Both curriculums seem to be theme based. Like I said, I think it is more meaningful to have a theme like BCP where various components of literacy are present within that theme and within valuable literature. Both curriculums seem to be flexible (to an extent). BCP seems to take into account that all classrooms are different and teachers are able to choose literature based on what their students needs are. StoryTown provides themes. One theme later this year is "Down on the Farm." This frustrated me when I found out this was a theme because it is not very applicable to urban children in an urban setting. How will this be meaningful?
I do see reading, writing, listening, viewing and speaking in my classroom. The students do independent "reading" after their journal times, where they look at books. They are not supposed to be speaking during this time so it is meant to be silent reading. They usually look at the pictures and when they ask me to read to them, I have to explain that it is silent reading time and they can use the pictures to figure out what is happening in the story. They also "read" the morning message, which they have memorized, but it is different each day, so they can do the part with the date easily but then when the words change like "P.E. is tomorrow" or "Art is next week," the teacher reads this and if the student can read, they read along too but the rest of the class mumbles with us.

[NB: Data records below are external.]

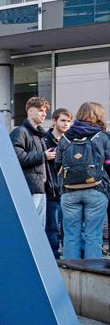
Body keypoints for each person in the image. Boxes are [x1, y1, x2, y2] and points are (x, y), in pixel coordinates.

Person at [56, 102, 110, 260]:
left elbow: (57, 164)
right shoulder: (102, 137)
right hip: (97, 190)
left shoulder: (66, 137)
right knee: (93, 234)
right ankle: (92, 272)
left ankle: (70, 270)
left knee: (71, 235)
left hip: (69, 191)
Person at [9, 97, 53, 227]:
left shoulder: (39, 135)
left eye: (45, 111)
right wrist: (43, 155)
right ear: (30, 111)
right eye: (40, 110)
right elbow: (17, 157)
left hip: (40, 187)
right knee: (30, 226)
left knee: (38, 227)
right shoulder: (20, 132)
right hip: (28, 187)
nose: (44, 114)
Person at [44, 108, 73, 258]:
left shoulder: (70, 141)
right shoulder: (44, 139)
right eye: (63, 120)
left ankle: (69, 258)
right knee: (52, 228)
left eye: (68, 121)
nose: (66, 124)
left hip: (68, 191)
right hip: (51, 191)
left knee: (69, 229)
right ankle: (53, 258)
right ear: (54, 121)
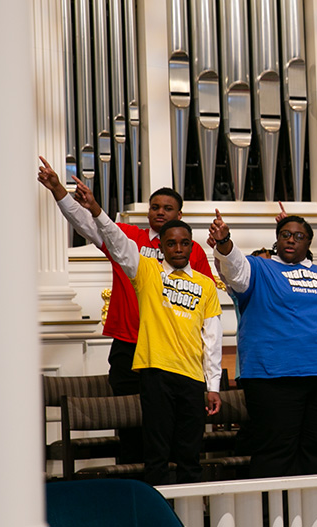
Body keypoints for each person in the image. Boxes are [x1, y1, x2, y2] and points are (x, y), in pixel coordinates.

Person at [37, 156, 214, 463]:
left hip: (175, 354)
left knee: (175, 432)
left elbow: (203, 304)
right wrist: (59, 192)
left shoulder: (191, 249)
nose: (159, 212)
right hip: (129, 346)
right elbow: (89, 224)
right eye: (155, 206)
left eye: (167, 208)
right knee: (132, 428)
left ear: (179, 214)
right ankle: (136, 490)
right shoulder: (129, 238)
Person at [70, 176, 222, 486]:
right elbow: (111, 237)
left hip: (191, 373)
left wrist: (214, 382)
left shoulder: (204, 281)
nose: (177, 248)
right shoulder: (146, 267)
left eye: (183, 243)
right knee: (151, 448)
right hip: (151, 364)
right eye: (170, 243)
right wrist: (94, 207)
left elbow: (212, 334)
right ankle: (147, 508)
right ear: (161, 247)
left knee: (189, 451)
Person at [209, 210, 317, 477]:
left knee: (316, 447)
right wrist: (225, 241)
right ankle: (273, 514)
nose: (291, 239)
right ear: (277, 239)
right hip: (273, 375)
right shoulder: (260, 267)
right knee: (276, 448)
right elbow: (235, 269)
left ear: (309, 243)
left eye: (299, 236)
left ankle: (310, 512)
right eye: (286, 234)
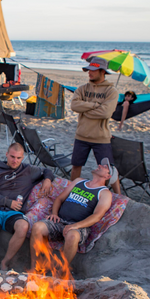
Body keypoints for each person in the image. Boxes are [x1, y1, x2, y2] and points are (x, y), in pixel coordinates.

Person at [0, 143, 54, 275]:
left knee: (23, 226)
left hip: (13, 213)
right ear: (6, 154)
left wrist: (47, 180)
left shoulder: (28, 170)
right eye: (12, 157)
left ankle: (5, 262)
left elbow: (48, 171)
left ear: (23, 157)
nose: (15, 161)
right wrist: (7, 202)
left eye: (18, 158)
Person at [30, 159, 114, 270]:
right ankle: (34, 267)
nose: (99, 165)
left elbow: (97, 216)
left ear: (108, 176)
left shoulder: (104, 193)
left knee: (72, 236)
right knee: (37, 227)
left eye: (105, 166)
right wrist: (54, 213)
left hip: (79, 227)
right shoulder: (79, 181)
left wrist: (75, 226)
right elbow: (60, 198)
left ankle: (60, 272)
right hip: (59, 221)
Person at [70, 56, 121, 195]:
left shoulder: (111, 91)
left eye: (93, 70)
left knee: (108, 170)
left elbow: (105, 113)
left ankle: (119, 196)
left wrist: (85, 110)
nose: (89, 73)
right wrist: (94, 106)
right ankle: (71, 192)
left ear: (102, 71)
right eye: (88, 70)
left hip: (101, 138)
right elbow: (74, 105)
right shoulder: (82, 89)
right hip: (81, 135)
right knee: (76, 166)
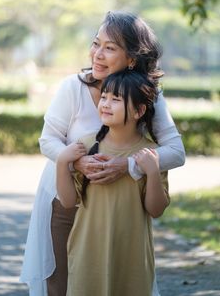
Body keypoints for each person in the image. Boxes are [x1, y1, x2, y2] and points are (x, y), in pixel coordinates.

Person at [20, 11, 185, 296]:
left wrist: (128, 165)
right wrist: (78, 162)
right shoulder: (73, 87)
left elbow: (176, 152)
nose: (97, 54)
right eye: (96, 44)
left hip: (119, 209)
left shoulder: (148, 95)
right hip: (66, 201)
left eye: (110, 48)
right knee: (62, 285)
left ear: (132, 58)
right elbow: (48, 141)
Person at [56, 70, 170, 296]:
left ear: (139, 110)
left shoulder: (152, 153)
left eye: (116, 99)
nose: (106, 104)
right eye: (104, 96)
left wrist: (153, 172)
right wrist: (62, 162)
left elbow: (156, 210)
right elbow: (68, 202)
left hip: (132, 258)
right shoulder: (85, 146)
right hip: (88, 254)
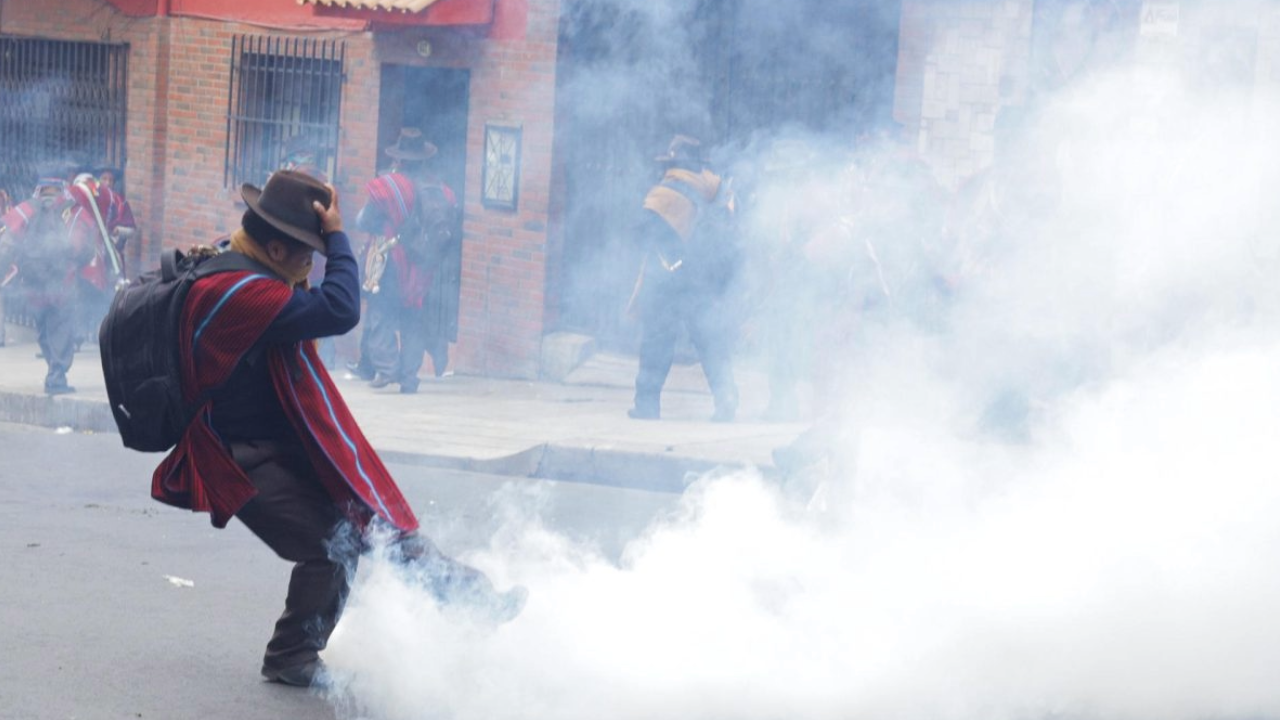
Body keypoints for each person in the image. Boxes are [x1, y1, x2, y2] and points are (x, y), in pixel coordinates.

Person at [150, 171, 524, 688]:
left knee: (368, 523)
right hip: (236, 452)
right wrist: (341, 237)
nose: (314, 263)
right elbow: (341, 308)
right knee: (333, 545)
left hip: (277, 438)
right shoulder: (243, 292)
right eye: (307, 252)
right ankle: (290, 656)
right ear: (275, 247)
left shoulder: (234, 259)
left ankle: (470, 597)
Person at [628, 134, 740, 422]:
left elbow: (643, 231)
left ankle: (647, 406)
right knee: (710, 342)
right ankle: (726, 400)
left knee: (656, 342)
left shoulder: (666, 191)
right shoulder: (717, 190)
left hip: (667, 278)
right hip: (703, 280)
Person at [349, 128, 459, 393]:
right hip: (422, 264)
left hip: (392, 259)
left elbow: (364, 220)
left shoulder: (388, 186)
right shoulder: (441, 190)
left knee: (381, 313)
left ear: (400, 159)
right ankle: (410, 378)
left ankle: (387, 368)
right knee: (413, 317)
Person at [0, 173, 95, 393]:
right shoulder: (74, 212)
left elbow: (6, 244)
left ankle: (54, 371)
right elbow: (84, 247)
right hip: (63, 283)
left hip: (33, 285)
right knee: (61, 328)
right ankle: (56, 376)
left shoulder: (25, 210)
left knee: (43, 329)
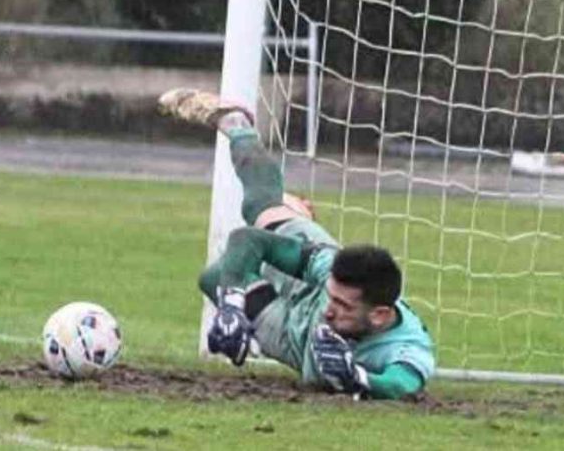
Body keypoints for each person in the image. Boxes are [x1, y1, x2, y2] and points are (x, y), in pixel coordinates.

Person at [162, 90, 434, 400]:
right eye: (333, 298)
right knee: (260, 211)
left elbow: (403, 384)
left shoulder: (406, 346)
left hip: (293, 336)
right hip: (309, 285)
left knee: (212, 277)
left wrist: (356, 377)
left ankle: (292, 216)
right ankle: (237, 125)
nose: (330, 312)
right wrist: (232, 307)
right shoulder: (327, 270)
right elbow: (246, 239)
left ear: (380, 316)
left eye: (344, 306)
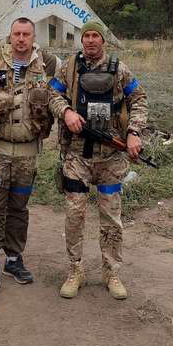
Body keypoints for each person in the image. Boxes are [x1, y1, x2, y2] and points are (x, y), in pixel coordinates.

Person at [48, 20, 148, 300]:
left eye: (95, 36)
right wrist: (66, 111)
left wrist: (134, 133)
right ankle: (75, 269)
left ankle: (110, 271)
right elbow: (51, 94)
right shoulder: (68, 68)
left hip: (111, 157)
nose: (90, 41)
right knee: (74, 214)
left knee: (111, 218)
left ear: (103, 40)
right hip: (77, 155)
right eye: (86, 36)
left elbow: (139, 99)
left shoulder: (120, 69)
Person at [0, 17, 60, 301]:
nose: (21, 39)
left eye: (26, 34)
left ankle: (13, 259)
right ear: (10, 36)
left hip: (27, 153)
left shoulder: (48, 62)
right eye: (16, 34)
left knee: (19, 208)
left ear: (34, 37)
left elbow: (72, 79)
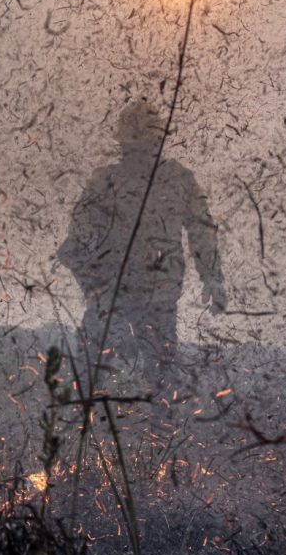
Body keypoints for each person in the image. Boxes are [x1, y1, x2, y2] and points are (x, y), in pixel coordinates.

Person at [58, 100, 226, 391]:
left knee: (160, 382)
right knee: (90, 380)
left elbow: (202, 230)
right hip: (115, 300)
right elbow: (75, 245)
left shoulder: (177, 179)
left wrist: (212, 277)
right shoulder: (108, 180)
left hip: (150, 300)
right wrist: (97, 292)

The students enter the classroom and begin to write in their journals. By writing, I mean the teacher has written on the board and in SOME students' books (a few don't have it written in their books but they write it independently) "Mm is for _____" and the students need to trace what the teacher has written and then one student gets to pick the word for that day. M was the letter the first week, and then S. The phonics program chooses the word order and it is not explained as to why. The students must write the word independently or as the teacher to write it and they trace it. They must write it in lowercase letters. These are the journal writing rules my CT enforces. It is not correlated to what the BCP textbook says is appropriate for emergent writing.
The students mainly listen to the teacher read a story during the language arts lesson and they listen to the teacher during the morning meeting where we do calender, what school day it is, and the weather. They rarely receive time to listen to the ideas of their peers.
The students have opportunities to view books during the silent reading time. The teacher brings one bin of books from her library and they are allowed to choose from that bin. There are about 15 other bins in which they are not allowed to choose from that sit in her "reading" area. They also view the morning message written on the whiteboard and they watch the teacher complete the morning meeting activities such as calender.
The students speak occasionally when the teacher asks questions based on the StoryTown curriculum guide. Sometimes she will ask them to predict what will happen in a story when she is half way through. They are allowed to discuss their ideas about math during certain math lessons.
In conclusion, the ideas that are presented in BCP are somewhat contradictory to what I see in my classroom. I would like to try and implement something more appropriate to their age (which they discuss a lot in the BCP textbook.) Hopefully my CT will be open to this.